Anglicare Australia rental affordability snapshot: national report April 2020
The Rental Affordability Snapshot highlights the lived experience of looking for housing on a low income. It focuses on people who earn the least – those on government income payments or earning the minimum wage.
Each year, Anglicare Australia agencies use data provided by REA Group to analyse rental listings on realestate.com.au. Each property is assessed for its affordability and suitability for low income households.
Every year, Anglicare Australia tests if it is possible for people on low incomes to rent a home in the private market. They do this by taking a snapshot of the thousands of properties listed for rent on realestate. com.au on one weekend in late March or early April. They then assess whether each property is affordable and suitable for fourteen household types on low incomes. Those households are:
- Single people receiving the Disability Support Pension, Youth Allowance, the Jobseeker Payment (formerly Newstart) and the Aged Pension, or earning minimum wage
- Single parents receiving the Parenting Payment or earning the minimum wage
- Elderly couples without children on the Aged Pension, and
- Couples with children on the Jobseeker Payment, Parenting Payment, earning the minimum wage, or a combination of these income sources.

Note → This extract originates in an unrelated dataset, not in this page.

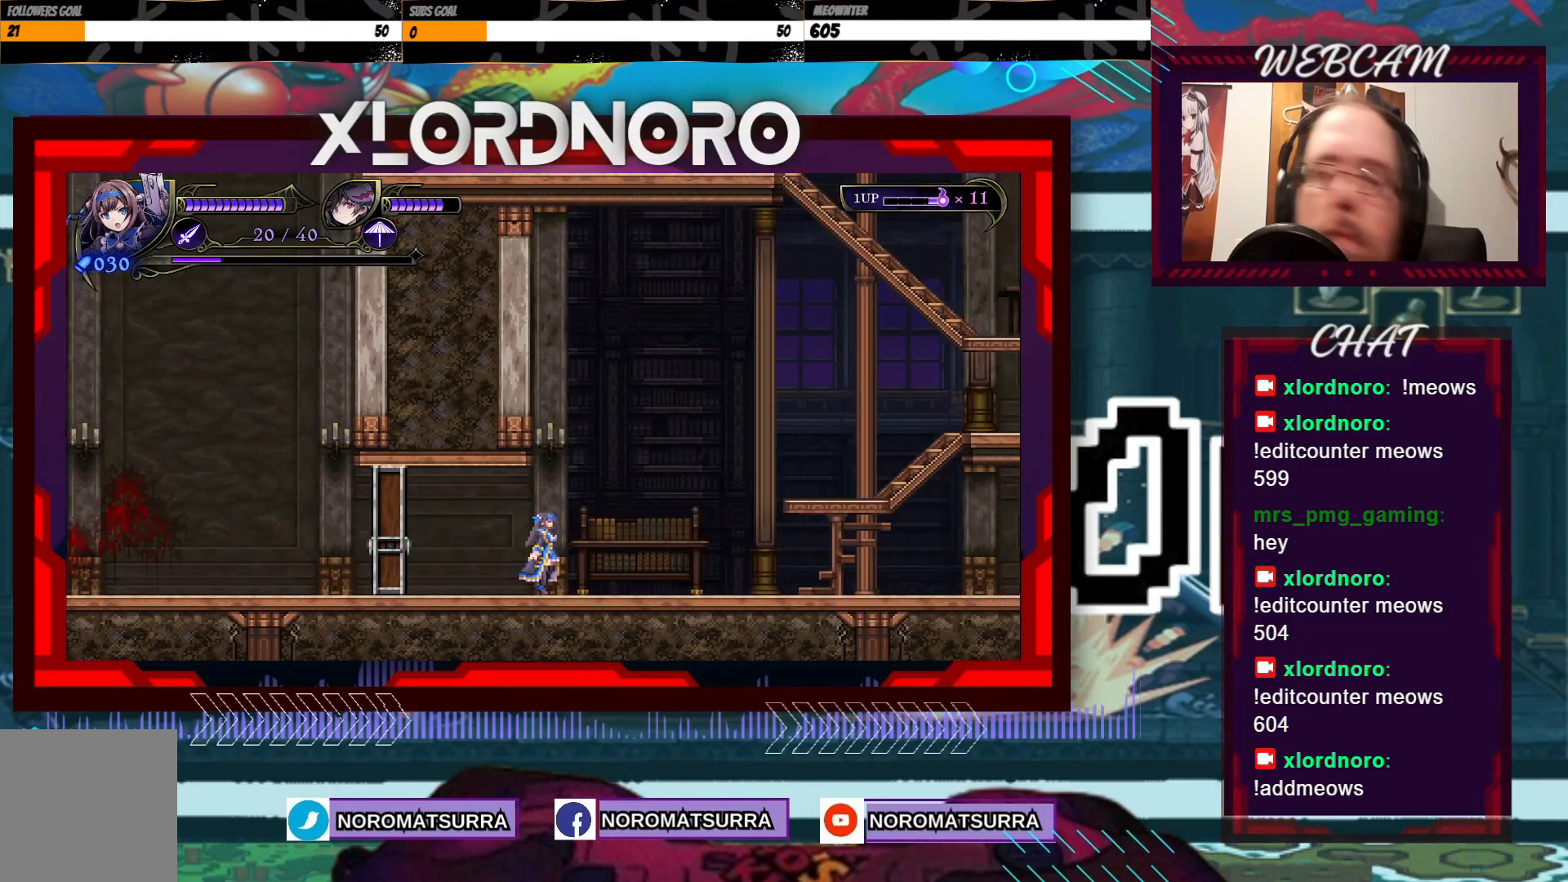
{"dt_ms": 1000, "buttons": [], "left_stick": "down", "right_stick": "center", "events": [[100, "left_stick", "center"], [183, "left_stick", "down"], [333, "left_stick", "center"], [400, "left_stick", "down"], [533, "left_stick", "center"], [600, "left_stick", "down"], [750, "left_stick", "center"], [800, "left_stick", "down"], [950, "left_stick", "center"], [1000, "left_stick", "down"]]}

This year Anglicare Australia’s Rental Affordability Snapshot fell on the weekend of 21 March 2020, just days before the federal, state and territory governments enacted a range of extraordinary measures in response to the coronavirus pandemic. These measures included a significant, temporary increase in some government income payments, captured in several household types we measure. There has also been a shutdown of much of the economy, resulting in hundreds of thousands of job losses and high volatility in the private rental market.
This year’s Snapshot provides a point in time analysis of the private rental market for people on low incomes before a major economic downturn and government response. It also allows researchers to use the temporary increase to some government incomes to test private rental affordability if these increases were made permanent. Accordingly, this Snapshot includes that analysis, and the results inform our recommendations in these extraordinary times.